Mount Vernon is a historic plantation house, farm complex, and national historic district located near Woodleaf, in Scotch Irish Township, Rowan County, North Carolina. The house was built about 1822, and is a two-story, three-bay, Federal style frame dwelling. It is sheathed in weatherboard and has a full-width, one-story shed roofed porch. The house was designated a post office in 1822. Also on the property are the contributing log smokehouse, large barn (c. 1898), "lighthouse" or Delco house (c. 1917), corn crib (c. 1917), gear house (c. 1917), woodhouse (c. 1917), spring house, mill site, shop, and plantation office.
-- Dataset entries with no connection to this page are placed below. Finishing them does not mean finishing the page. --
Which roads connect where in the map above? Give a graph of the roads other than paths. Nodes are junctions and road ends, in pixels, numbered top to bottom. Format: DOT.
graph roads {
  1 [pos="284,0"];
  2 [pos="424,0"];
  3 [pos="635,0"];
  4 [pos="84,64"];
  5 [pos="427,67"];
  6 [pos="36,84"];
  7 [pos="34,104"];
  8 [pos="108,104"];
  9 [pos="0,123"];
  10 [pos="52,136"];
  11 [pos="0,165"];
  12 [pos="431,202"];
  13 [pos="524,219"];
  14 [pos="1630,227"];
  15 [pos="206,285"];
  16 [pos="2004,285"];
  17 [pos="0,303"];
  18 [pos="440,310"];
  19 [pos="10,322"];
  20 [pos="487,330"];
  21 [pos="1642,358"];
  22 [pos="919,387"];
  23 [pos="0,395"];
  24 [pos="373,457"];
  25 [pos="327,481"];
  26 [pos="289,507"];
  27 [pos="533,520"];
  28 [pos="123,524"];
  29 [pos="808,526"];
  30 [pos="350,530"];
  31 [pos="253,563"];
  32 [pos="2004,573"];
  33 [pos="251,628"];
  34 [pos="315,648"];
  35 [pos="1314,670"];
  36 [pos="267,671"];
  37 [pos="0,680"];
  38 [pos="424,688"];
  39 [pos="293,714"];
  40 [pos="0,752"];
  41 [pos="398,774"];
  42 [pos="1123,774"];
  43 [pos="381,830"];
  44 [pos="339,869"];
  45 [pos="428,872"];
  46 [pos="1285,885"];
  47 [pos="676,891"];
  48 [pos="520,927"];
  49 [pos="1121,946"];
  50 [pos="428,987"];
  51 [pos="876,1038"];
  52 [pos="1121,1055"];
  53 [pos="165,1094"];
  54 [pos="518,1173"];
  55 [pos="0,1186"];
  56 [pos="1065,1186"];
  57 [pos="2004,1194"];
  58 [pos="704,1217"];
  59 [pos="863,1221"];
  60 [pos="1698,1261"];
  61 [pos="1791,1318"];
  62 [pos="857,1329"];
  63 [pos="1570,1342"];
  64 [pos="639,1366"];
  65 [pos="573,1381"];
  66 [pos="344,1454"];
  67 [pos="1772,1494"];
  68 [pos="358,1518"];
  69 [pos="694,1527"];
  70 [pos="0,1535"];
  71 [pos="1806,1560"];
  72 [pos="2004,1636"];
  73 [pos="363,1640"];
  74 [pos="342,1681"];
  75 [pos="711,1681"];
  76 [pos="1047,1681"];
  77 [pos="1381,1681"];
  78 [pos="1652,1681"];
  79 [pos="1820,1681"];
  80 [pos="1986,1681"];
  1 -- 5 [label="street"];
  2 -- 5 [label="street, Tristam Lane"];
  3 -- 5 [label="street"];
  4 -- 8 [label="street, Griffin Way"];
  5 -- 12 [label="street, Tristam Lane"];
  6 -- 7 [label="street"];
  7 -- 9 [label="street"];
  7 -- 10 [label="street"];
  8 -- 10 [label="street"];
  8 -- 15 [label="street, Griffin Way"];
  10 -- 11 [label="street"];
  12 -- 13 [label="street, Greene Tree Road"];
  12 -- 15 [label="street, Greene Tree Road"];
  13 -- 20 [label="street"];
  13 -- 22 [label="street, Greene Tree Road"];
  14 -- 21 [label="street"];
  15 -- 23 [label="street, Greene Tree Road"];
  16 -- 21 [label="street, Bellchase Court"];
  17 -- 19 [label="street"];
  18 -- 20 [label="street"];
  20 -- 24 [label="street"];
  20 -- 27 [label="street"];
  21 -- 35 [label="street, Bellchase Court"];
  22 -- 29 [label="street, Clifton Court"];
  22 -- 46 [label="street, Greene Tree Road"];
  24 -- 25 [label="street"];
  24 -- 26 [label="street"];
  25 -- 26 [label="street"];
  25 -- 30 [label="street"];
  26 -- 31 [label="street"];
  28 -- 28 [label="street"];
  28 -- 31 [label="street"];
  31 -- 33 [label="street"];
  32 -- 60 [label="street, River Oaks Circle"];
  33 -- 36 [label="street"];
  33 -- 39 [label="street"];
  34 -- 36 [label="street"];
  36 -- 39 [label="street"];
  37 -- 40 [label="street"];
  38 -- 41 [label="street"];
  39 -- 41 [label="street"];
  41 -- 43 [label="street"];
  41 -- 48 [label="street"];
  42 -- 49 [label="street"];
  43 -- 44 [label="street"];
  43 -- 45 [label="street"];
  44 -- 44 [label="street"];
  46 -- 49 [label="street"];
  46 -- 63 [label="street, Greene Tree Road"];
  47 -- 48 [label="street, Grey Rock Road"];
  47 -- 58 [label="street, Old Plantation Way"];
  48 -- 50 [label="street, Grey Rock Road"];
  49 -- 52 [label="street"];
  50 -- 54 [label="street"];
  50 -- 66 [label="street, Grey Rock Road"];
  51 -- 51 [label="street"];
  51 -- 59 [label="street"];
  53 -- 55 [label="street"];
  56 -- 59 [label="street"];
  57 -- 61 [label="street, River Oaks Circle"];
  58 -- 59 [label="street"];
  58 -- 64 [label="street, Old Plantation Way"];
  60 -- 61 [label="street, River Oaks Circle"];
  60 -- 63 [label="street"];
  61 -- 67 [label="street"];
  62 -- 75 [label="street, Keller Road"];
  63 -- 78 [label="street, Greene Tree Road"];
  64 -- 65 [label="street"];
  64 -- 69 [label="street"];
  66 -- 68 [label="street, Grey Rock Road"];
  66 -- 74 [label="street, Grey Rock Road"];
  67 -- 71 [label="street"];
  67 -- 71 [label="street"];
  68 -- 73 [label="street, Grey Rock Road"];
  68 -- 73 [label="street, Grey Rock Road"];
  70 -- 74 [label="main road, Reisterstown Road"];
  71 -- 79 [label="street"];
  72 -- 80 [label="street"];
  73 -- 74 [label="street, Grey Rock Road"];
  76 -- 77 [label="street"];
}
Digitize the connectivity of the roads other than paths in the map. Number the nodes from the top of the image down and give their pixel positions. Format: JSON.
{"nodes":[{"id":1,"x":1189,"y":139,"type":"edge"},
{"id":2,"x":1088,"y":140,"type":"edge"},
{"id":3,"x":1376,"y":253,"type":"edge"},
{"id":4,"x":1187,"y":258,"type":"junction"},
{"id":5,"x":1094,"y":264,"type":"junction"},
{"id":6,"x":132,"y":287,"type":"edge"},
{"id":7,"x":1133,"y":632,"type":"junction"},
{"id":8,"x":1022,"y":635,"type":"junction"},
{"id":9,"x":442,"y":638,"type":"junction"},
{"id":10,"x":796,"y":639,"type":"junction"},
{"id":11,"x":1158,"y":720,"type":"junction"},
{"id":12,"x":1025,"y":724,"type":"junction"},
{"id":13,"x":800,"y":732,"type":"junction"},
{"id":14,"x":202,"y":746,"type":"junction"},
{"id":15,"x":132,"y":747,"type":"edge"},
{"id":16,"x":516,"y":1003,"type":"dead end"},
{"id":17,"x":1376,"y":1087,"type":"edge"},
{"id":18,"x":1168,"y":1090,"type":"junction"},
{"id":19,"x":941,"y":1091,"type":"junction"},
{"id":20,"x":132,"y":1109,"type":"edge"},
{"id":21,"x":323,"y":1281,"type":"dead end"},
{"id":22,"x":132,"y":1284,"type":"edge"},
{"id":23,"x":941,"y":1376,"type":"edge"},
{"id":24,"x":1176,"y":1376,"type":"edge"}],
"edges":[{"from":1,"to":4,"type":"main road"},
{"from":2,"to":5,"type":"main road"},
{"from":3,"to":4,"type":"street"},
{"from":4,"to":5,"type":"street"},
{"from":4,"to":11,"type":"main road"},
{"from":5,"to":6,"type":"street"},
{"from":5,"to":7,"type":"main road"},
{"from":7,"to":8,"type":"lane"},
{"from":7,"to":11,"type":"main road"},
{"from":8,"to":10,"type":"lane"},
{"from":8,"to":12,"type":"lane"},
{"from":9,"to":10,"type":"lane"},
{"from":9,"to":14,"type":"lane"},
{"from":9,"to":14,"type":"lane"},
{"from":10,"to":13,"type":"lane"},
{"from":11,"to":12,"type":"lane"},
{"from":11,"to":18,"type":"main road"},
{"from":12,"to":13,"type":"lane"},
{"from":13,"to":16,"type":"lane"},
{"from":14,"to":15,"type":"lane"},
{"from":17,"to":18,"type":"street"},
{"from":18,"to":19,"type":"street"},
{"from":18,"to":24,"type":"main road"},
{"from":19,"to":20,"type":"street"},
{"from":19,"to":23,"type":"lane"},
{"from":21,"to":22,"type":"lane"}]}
It was listed on the National Register of Historic Places in 1980.

==History==

Mount Vernon was the plantation home of Capt. Jacob Krider (1788–1874), who had this plantation built in 1822. Capt. Krider was born in Pennsylvania on August 17, 1788, and moved to Salisbury, North Carolina with his family after 1800. He served in a North Carolina militia unit that fought the Creek Indians in the later part of the War of 1812. A post office was established at Mount Vernon on May 27, 1822, with Jacob Krider as the first postmaster. Jacob Krider's father-in-law, Daniel Wood, established a mill near site of the plantation earlier and Jacob continued operation of the mill. A general merchandise store was also operated on the plantation. The ownership of the plantation remained in the Krider family until the 1891 after the death of Jacob's son, Charles C. Krider (1826–1890). The plantation was sold to Emory N. Teague (1867–1904) in 1892. Teague operated the mill with his brother-in-law, Richard C. Current (1859–1938). Current acquired Teague's interest in the mill and plantation. In 1903, Richard C. Current was running the mill at the Mount Vernon plantation. Current's heirs continued to own the plantation well into the 20th century.